A taxa de incidência de Covid-19 tem vindo a aumentar na última semana. Se esta quinta-feira se manteve estável, na véspera, o boletim epidemiológico conjunto da Direção-Geral da Saúde e do Instituto Nacional de Saúde Doutor Ricardo Jorge registava uma subida de 92,4 para 94,8 casos de infeção por 100 mil habitantes, em relação a terça feira.
Também o Rt, que estima o número de casos secundários de infeção resultantes de cada pessoa portadora do vírus, subiu, de terça para quarta feira, passando de 1,06 para 1,08 a nível nacional e em Portugal continental.
Estamos a duplicar os casos a cada 25 a 30 dias e podemos mesmo alcançar os quatro mil casos diários em dezembro, se mantivermos o ritmo atual, segundo Carlos Antunes, matemático da Faculdade de Ciências da Universidade de Lisboa que tem trabalhado em estreita colaboração com os epidemiologistas na análise da pandemia.
Por que razão o especialista não está ainda alarmado? Para já, o matemático sublinha que “há muitas variáveis em jogo” e que nada assegura que os quatro mil casos sejam ultrapassados mesmo em dezembro. Depois, a realidade atual é “muito diferente do período pré-vacina”. A maioria dos infetados são jovens adultos, “pessoas onde não há um número significativo de internamentos e mortes. Neste momento, o meu nível de risco, calculado de acordo com oito parâmetros, está na transição de baixo para moderado”.
De facto, apesar do aumento da incidência, o número de óbitos tem-se mantido estável, aponta o matemático.

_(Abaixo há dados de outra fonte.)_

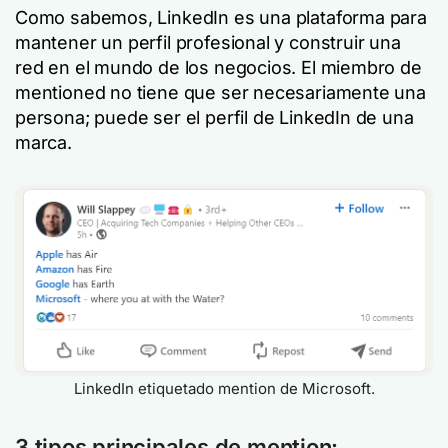
Como sabemos, LinkedIn es una plataforma para
mantener un perfil profesional y construir una
red en el mundo de los negocios. El miembro de
mentioned no tiene que ser necesariamente una
persona; puede ser el perfil de LinkedIn de una
marca.
LinkedIn etiquetado mention de Microsoft.
3 tipos principales de mention:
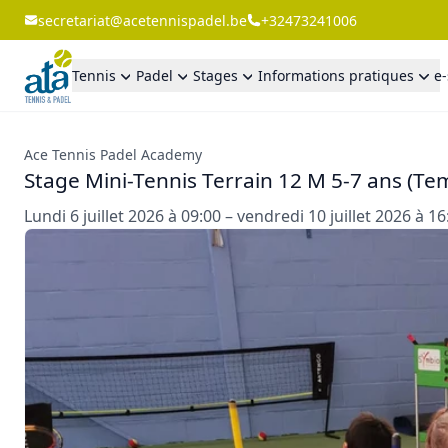
secretariat@acetennispadel.be
+32473241006
Tennis
Padel
Stages
Informations pratiques
e
Ace Tennis Padel Academy
Stage Mini-Tennis Terrain 12 M 5-7 ans (Te
Lundi 6 juillet 2026 à 09:00 – vendredi 10 juillet 2026 à 16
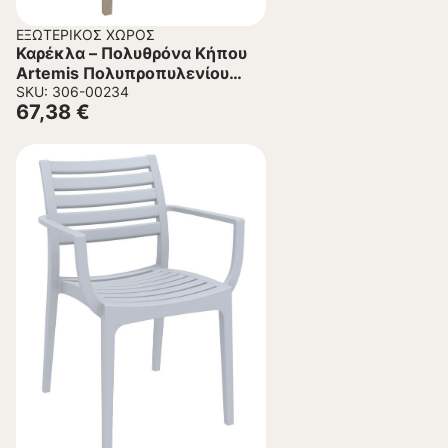
ΕΞΩΤΕΡΙΚΌΣ ΧΏΡΟΣ
Καρέκλα – Πολυθρόνα Κήπου
Artemis Πολυπροπυλενίου
Taupe 58x58x83.5 εκ.
SKU: 306-00234
67,38
€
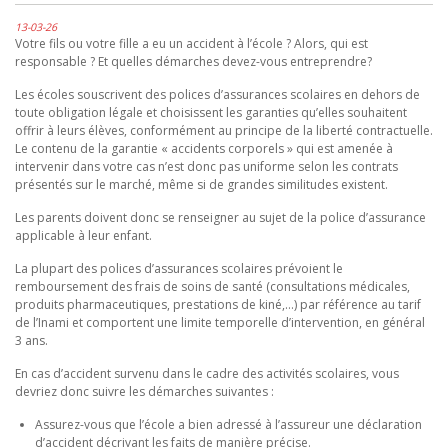
13-03-26
Votre fils ou votre fille a eu un accident à l’école ? Alors, qui est
responsable ? Et quelles démarches devez-vous entreprendre?
Les écoles souscrivent des polices d’assurances scolaires en dehors de
toute obligation légale et choisissent les garanties qu’elles souhaitent
offrir à leurs élèves, conformément au principe de la liberté contractuelle.
Le contenu de la garantie « accidents corporels » qui est amenée à
intervenir dans votre cas n’est donc pas uniforme selon les contrats
présentés sur le marché, même si de grandes similitudes existent.
Les parents doivent donc se renseigner au sujet de la police d’assurance
applicable à leur enfant.
La plupart des polices d’assurances scolaires prévoient le
remboursement des frais de soins de santé (consultations médicales,
produits pharmaceutiques, prestations de kiné,…) par référence au tarif
de l’Inami et comportent une limite temporelle d’intervention, en général
3 ans.
En cas d’accident survenu dans le cadre des activités scolaires, vous
devriez donc suivre les démarches suivantes :
Assurez-vous que l’école a bien adressé à l’assureur une déclaration
d’accident décrivant les faits de manière précise.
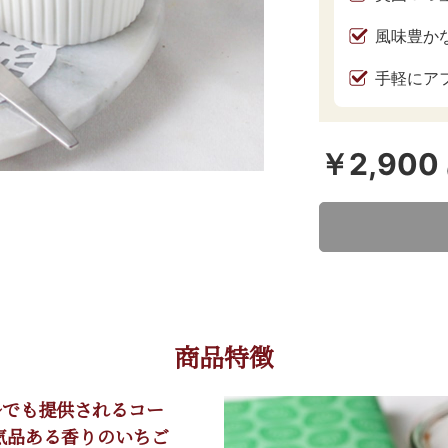
風味豊か
手軽にア
￥2,900
商品特徴
ルでも提供されるコー
気品ある香りのいちご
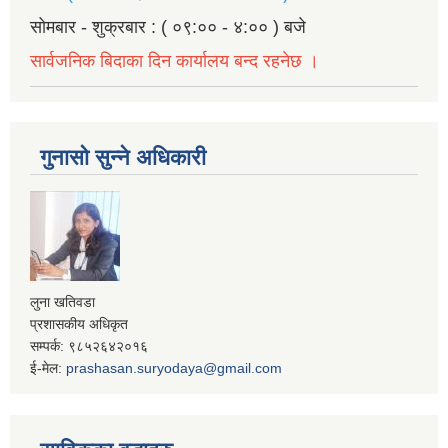
सोमबार - शुक्रबार : ( ०९:०० - ४:०० ) बजे
सार्वजनिक बिदाका दिन कार्यालय बन्द रहनेछ ।
गुनासो सुन्ने अधिकारी
लुना खतिवडा
प्रशासकीय अधिकृत
सम्पर्क: ९८५२६४२०१६
ई-मेल:
prashasan.suryodaya@gmail.com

Tal acontece, pois os responsáveis por este aumento de casos são jovens entre os 20 e 29 anos, com maior incidência entre os 18 e os 25 anos, revela Carlos Antunes. “É a população estudantil. O aumento surge a partir do momento em que abriram as universidades, chegaram novos alunos do primeiro ano, começaram as praxes, as festas académicas e reabriram bares e discotecas”.
Pela primeira vez, os especialistas detetaram ainda que a maioria dos casos correspondia a indivíduos do sexo masculino, entre os 18 e os 25 anos, “com as restantes faixas etárias a subir muito lentamente”.
A subida da incidência depende, portanto, mais de questões comportamentais do que de características do vírus. “Se o comportamento deste grupo fosse igual aos outros estaríamos com valores muito mais baixos”, afirma Carlos Antunes que, no entanto, não considera estas infeções preocupantes.
O facto de a maioria dos infetados serem homens jovens está também relacionado com este grupo ter sido vacinado, maioritariamente, com a vacina da Janssen. “O vírus aproveitou a oportunidade de ter encontrado uma população com um comportamento mais propicio a contágios que tem uma proteção vacinal menor, face às mulheres da mesma idade”.
Já o especialista em Saúde Pública da Universidade Católica de Lisboa, Henrique Lopes, acredita que o crescimento do número de novos casos em Portugal é significativamente menor ao de outros países, como o Reino Unido, mas, na generalidade, “a maioria dos países europeus está a levantar demasiado cedo as chamadas medidas não farmacêuticas”.
No que respeita o nosso país, o especialista considera que é mais importante liberalizar as atividades económicas do que o declarar o fim do uso da máscara, a qual “deveria ser obrigatória em espaços fechados, pelo menos, até ao fim de janeiro”. Inclusive, Henrique Lopes acredita que o facto de muitos portugueses não terem deixado de usar máscara, apesar de esta já não ser obrigatória em muitos sítios, tem protegido o país de viver uma situação semelhante à do Reino Unido.
Longe das linhas vermelhas da UCI
No que toca às linhas vermelhas, para já, os números não são preocupantes. Além de o rácio entre o número de internamentos e o número de casos ser diferente face ao ano passado, Carlos Antunes sublinha que “vamos precisar de atingir números de incidência muito mais elevados que o ano passado para atingirmos a mesma gravidade”.
vamos precisar de atingir números de incidência muito mais elevados que o ano passado para atingirmos a mesma gravidade
carlos antunes – matemático fcul
Este ano, o número crítico de camas de Cuidados Intensivos dedicadas à Covid-19 é de 255 camas ocupadas a nível nacional. “Até lá chegarmos temos de ter muitos casos, à volta de quatro mil casos diários”. Este número, graças ao reforço da terceira dose de vacina às pessoas com mais de 80 anos, pode nem ser alcançado ou perder alguma importância por corresponder a infeções em faixas etárias onde “a doença costuma ser ligeira e não implica internamento”.
Inverter medidas, neste momento, “é prematuro”, afirma o matemático. “A situação não é preocupante, ainda…” Porém, o especialista considera necessário reforçar a importância de adequar o comportamento à perceção de risco que temos à nossa volta.